Without knowing anything about the restaurant we chose Cafe Diablo for dinner. The imaginative menu was a surprise but the real surprises came with the extraordinary artistic presentations and inspired culinary creations. Attentive and friendly service added to the enjoyment. We learned that Cafe Diablo has an international reputation and following. Who would have guessed you could  find something like this in a town with a population of 182 in the middle of Utah? Surprise!

 

 

A day of pleasant surprises!

 

Fantastic Formations

 

Today was a continual slideshow of fantastic formations – arches, buttes, canyons, bluffs, spires – the list goes on and on. The eyes and mind almost go on overload there’s so much more than one can imagine.

 

After a bit of shopping for supplies and a UV protection shirt we make Arches National Park our first stop to capture pictures of east facing formations. We’ve spent two evening photographing at sunset but some sites are much better morning shots.

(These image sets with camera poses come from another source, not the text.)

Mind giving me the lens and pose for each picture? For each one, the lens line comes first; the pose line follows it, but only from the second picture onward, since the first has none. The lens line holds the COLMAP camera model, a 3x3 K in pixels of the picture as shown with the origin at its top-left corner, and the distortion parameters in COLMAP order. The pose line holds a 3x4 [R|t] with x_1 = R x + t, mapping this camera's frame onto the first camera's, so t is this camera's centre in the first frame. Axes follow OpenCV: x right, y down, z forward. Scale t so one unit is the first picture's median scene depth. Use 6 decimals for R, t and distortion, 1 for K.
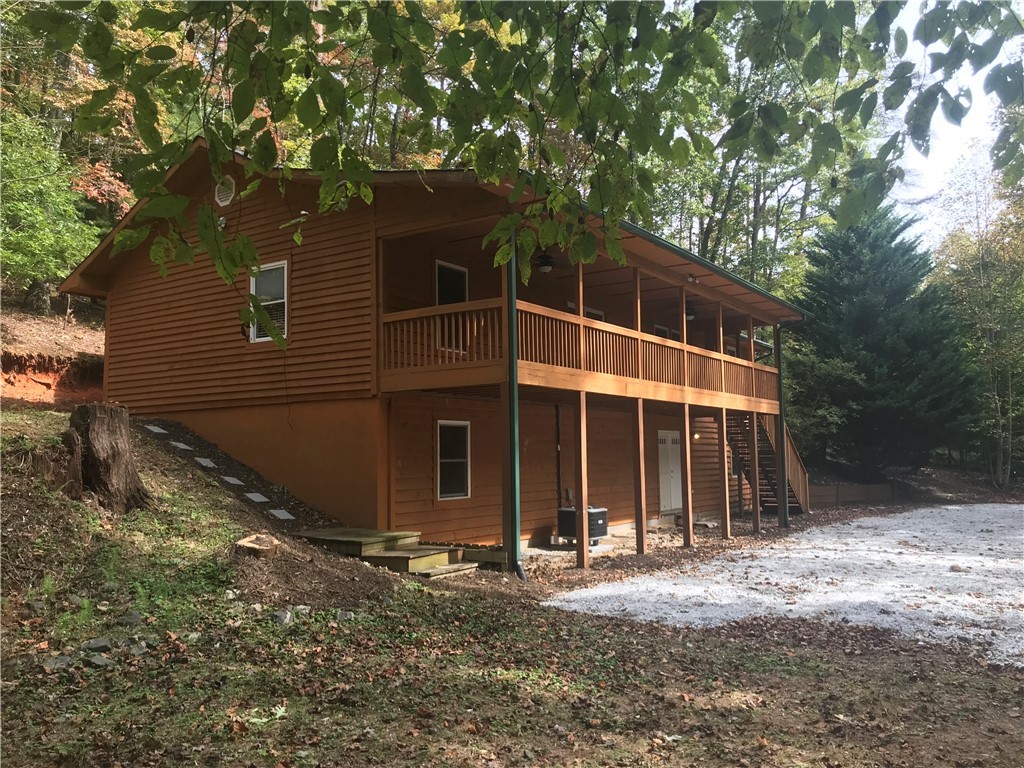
lens RADIAL K [[833.5, 0, 512.0], [0, 833.5, 384.0], [0, 0, 1]] dist [0.046430, -0.056975]
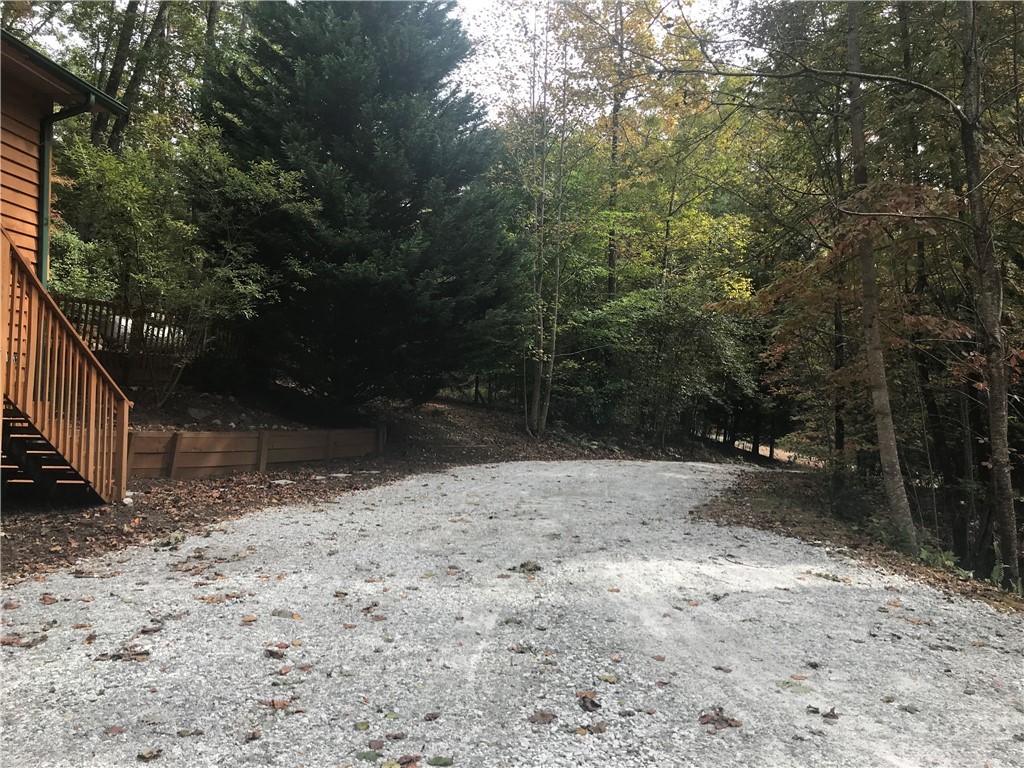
lens RADIAL K [[833.5, 0, 512.0], [0, 833.5, 384.0], [0, 0, 1]] dist [0.046430, -0.056975]
pose [[0.871258, 0.038060, 0.489347, 0.276305], [-0.072850, 0.995974, 0.052241, 0.057246], [-0.485388, -0.081164, 0.870523, 0.504841]]
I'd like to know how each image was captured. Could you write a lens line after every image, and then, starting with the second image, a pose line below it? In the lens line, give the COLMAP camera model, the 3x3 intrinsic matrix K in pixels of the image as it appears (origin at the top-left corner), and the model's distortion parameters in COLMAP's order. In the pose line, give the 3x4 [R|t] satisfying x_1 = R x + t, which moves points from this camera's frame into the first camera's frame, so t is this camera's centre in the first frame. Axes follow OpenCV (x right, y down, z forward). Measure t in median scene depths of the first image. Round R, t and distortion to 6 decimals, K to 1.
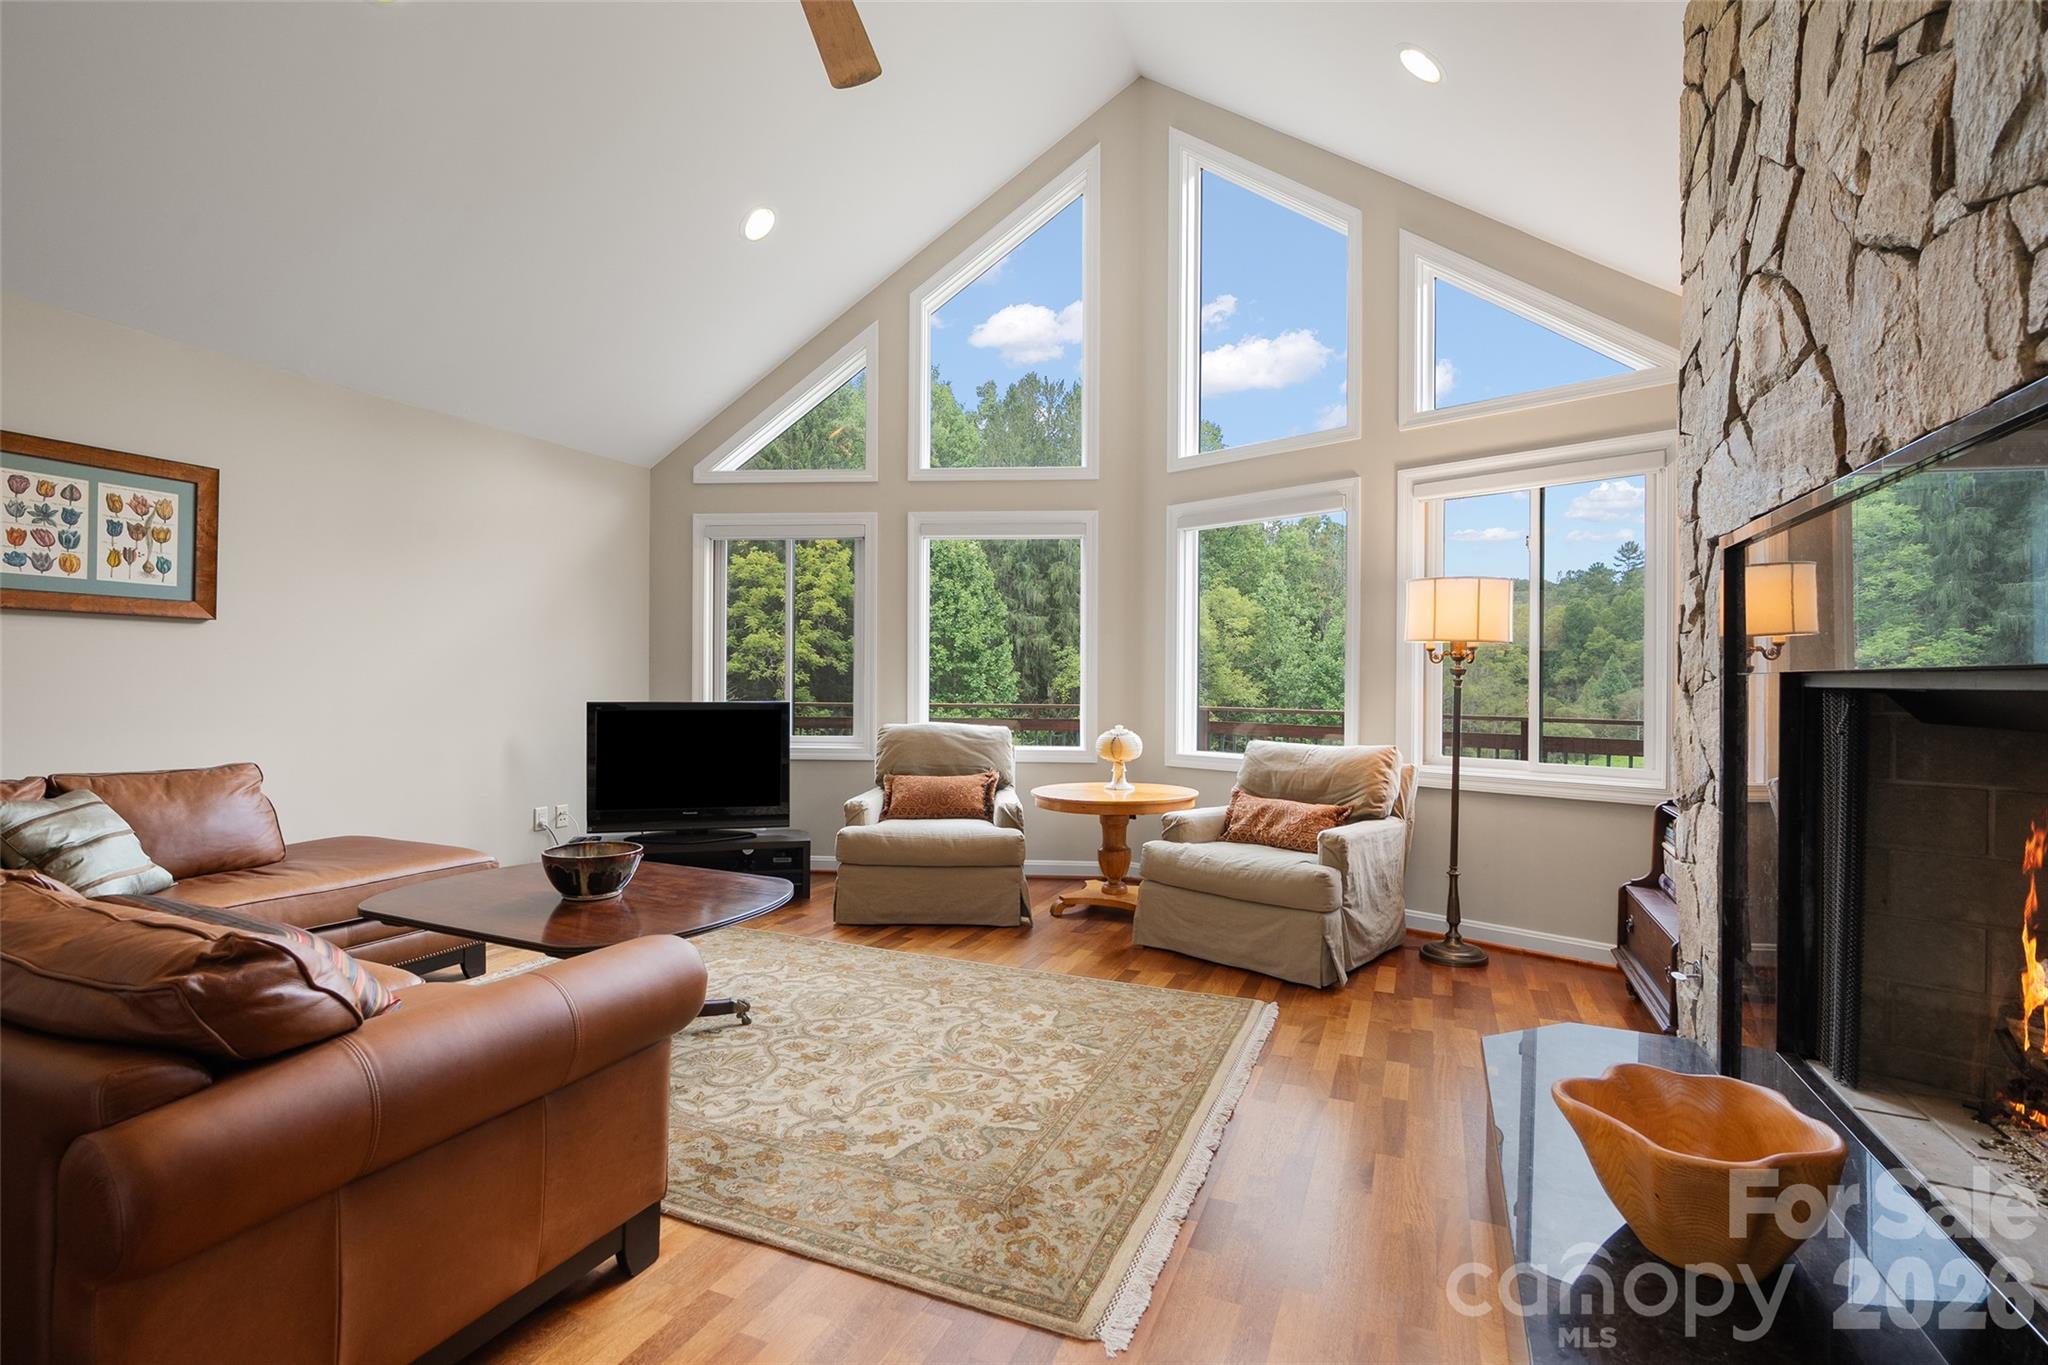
lens RADIAL K [[922.3, 0, 1020.4], [0, 922.3, 678.0], [0, 0, 1]] dist [-0.009890, 0.003490]
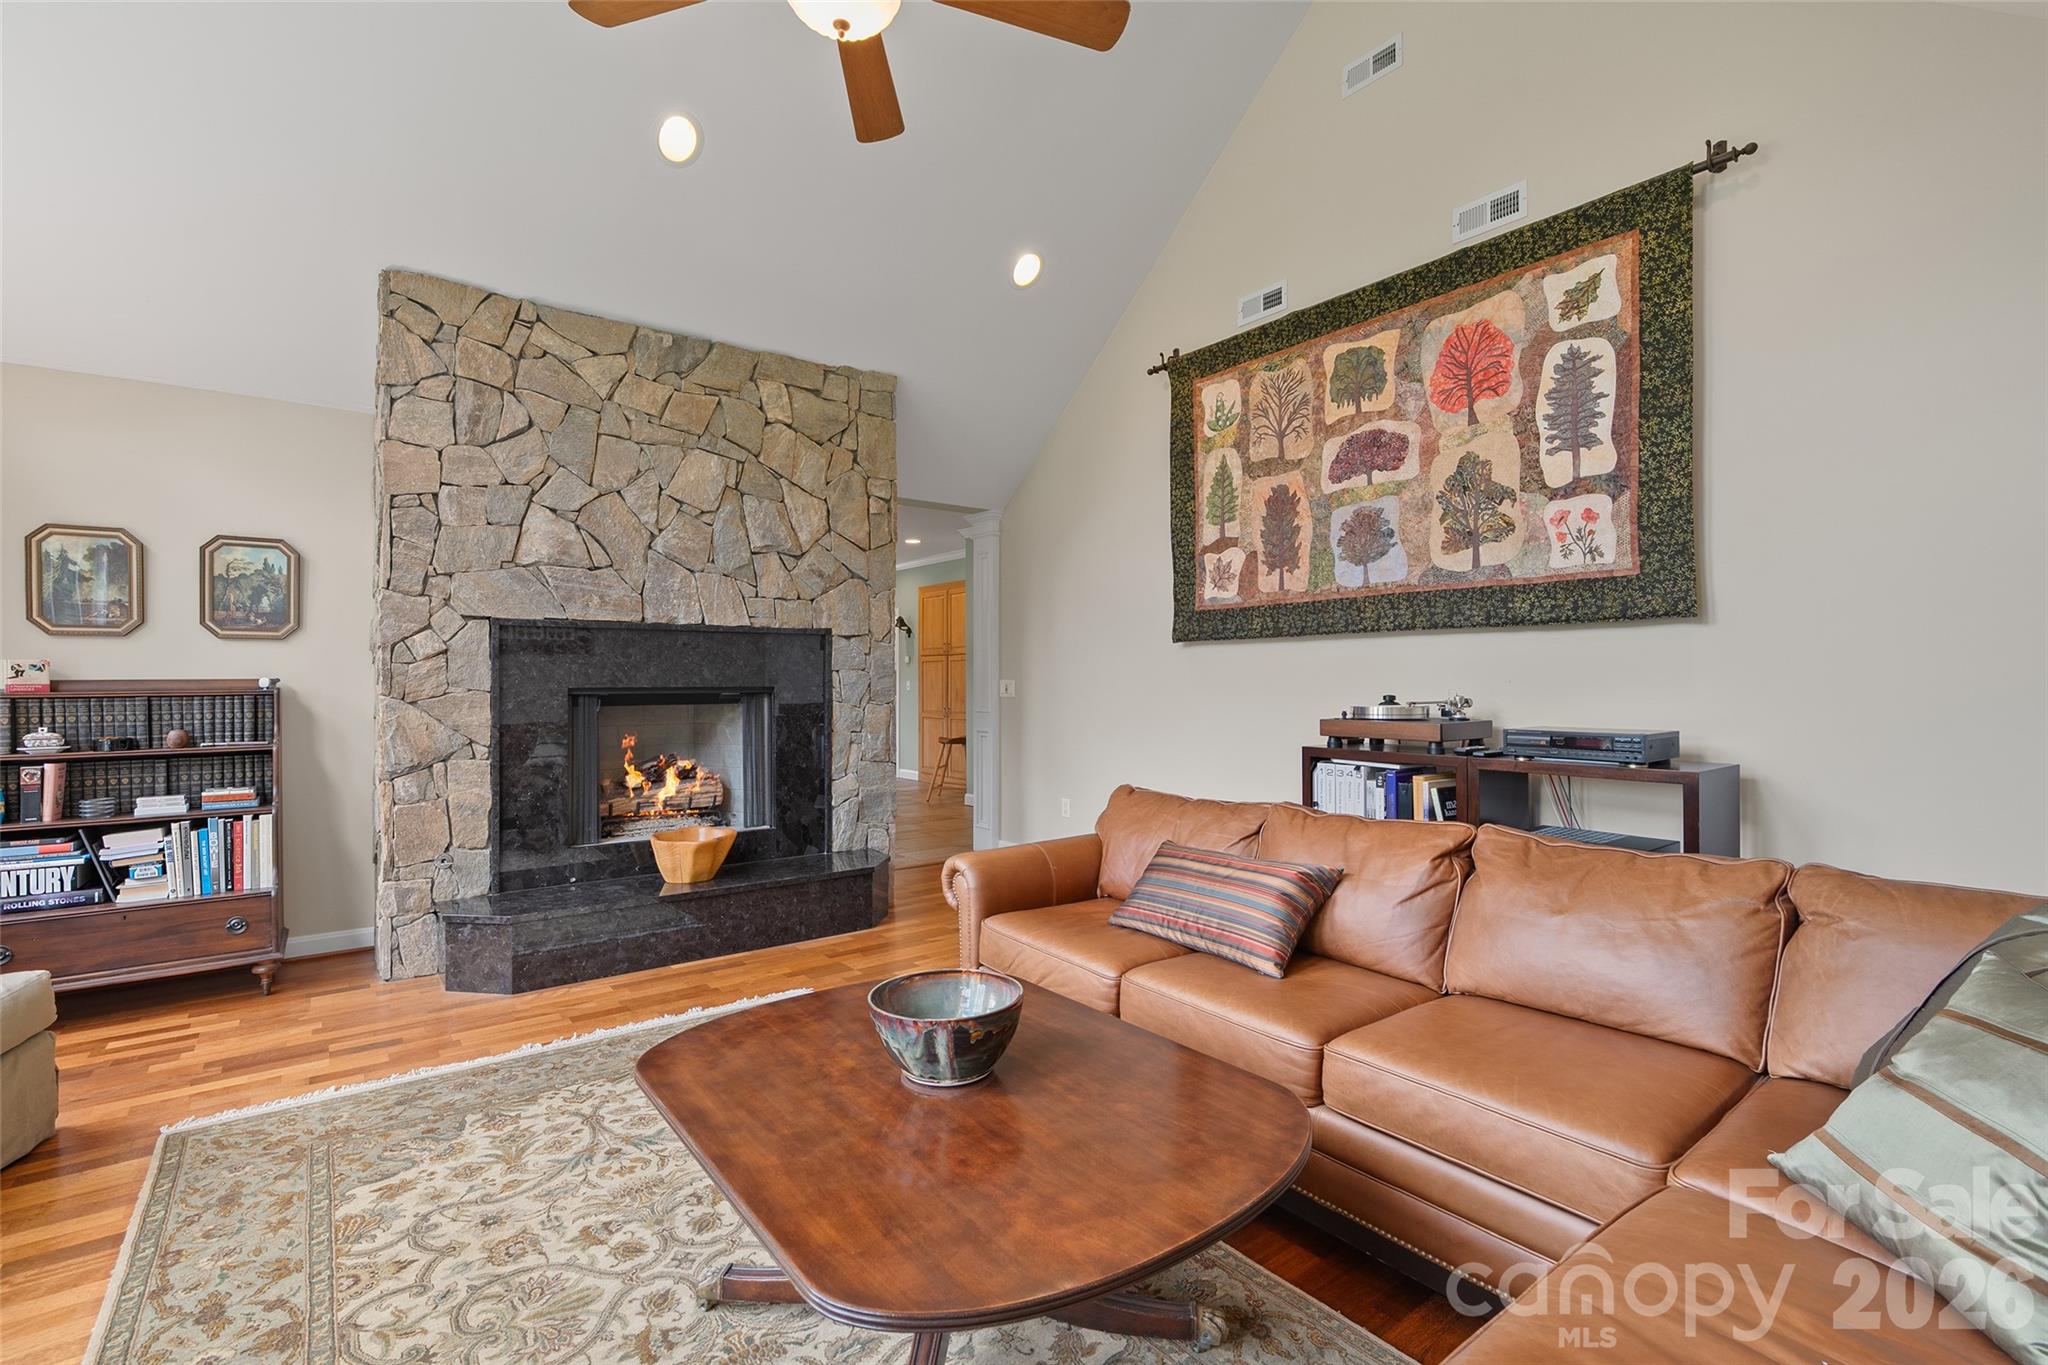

A stop at the visitor center also seems in order. Displays relate both the geological and human history of the Arches area. Attractive, roomy and well organized, the book store offers a wide variety of titles.

 

The Island in the Sky section of Canyonlands National Park was our next destination. Utah 313 traverses 25 miles of high desert from US191 north of Moab to the park boundaries. Near the entrance  we’re surprised to see a new visitor center since our last visit when the ranger facilities were in a trailer. We take advantage of a shaded picnic table for a bit of lunch.

 

From Island in the Sky we look down onto the White Rim and deeper into the rugged canyons of the Green and Colorado Rivers, ribbons of the rivers sometimes visible as they loop through the almost other-worldly geography.

 

Short walks and photograph fill the afternoon until we both determine the sun and heat has zapped our energies. We miss a visit to Mesa Arch and to Dead Horse Point State Park, from earlier visits we know they are worthy of our attention but the effort isn’t there today.

 

 

Dinner at Moab Brewery – We split a garden salad, a Jack Daniel Burger with slaw, Smoked Sausage Grill (Italian, brat and cajun spice) with sauerkraut, garlic red potatoes, sautéed fresh veggies served with their Brewery Stout Mustard. Bob skipped a beer in favor of their Moab brewed root beer. On the way out the door the case of house-made gelato was too tempting to pass up – I highly recommend the caramel candy bar, the best gelato I’ve ever tasted. A soothing end to a fantastic day!

 

Vance Johnson’s Outlaw Ribbs

Parachute, Colorado

If you cheered for the Denver Broncos twenty years ago you remember the most flamboyant of the Three Amigos – Vance Johnson.  Wide receiver Johnson played from 1985-1995. A few years ago a friend told us about a good barbecue restaurant on Colorado’s Western Slope in the small town of Parachute. Since the friend was a Kansas City native we figured he had a credible recommendation. Since then we’ve stopped several times for lunch at VJ’s Outlaw Ribbs.

 

I don’t think we would have ever paid attention to the unassuming building right along Interstate 70 but now we know to turn off at Exit 75. VJ’s opens for breakfast, lunch and dinner. Today’s breakfast special was a jumbo smoked sausage, 2 eggs, home fries and toast. Besides the typical breakfast fare selections include Toby’s Burrito, a Denver Omelet, grits and bone-in ham slice.

 

The lunch special was pure southern – catfish platter with blackened peas, rice, collard greens and cornbread. I note most of the locals were indulging in the special. I bypass the catfish for a shredded smoked pork sandwich with their basic barbecue sauce and a side of beans. Bob opted for the pulled pork on bun – Southern style (hot and spicy) topped with coleslaw. There is also a tangy barbecue sauce.

 

If you’re with a group order “The Trough” which VJ’s promises to feed four or more. There’s baby back ribs, St. Louis ribs, smoked sausage, pork, brisket, whole chicken, 6 sides and garlic toast. Pull up a chair and dig in.

 

Fresh cut prime rib is on this weekend’s special board plus live 70s music on the patio. Every time we’ve stopped at VJ’s locals greatly outnumber the tourists. There seems to be a loyal following of gas and oil field workers, ranchers with their brand on their license plate and those just shooting’ the breeze. I’m happy we didn’t just breeze on by.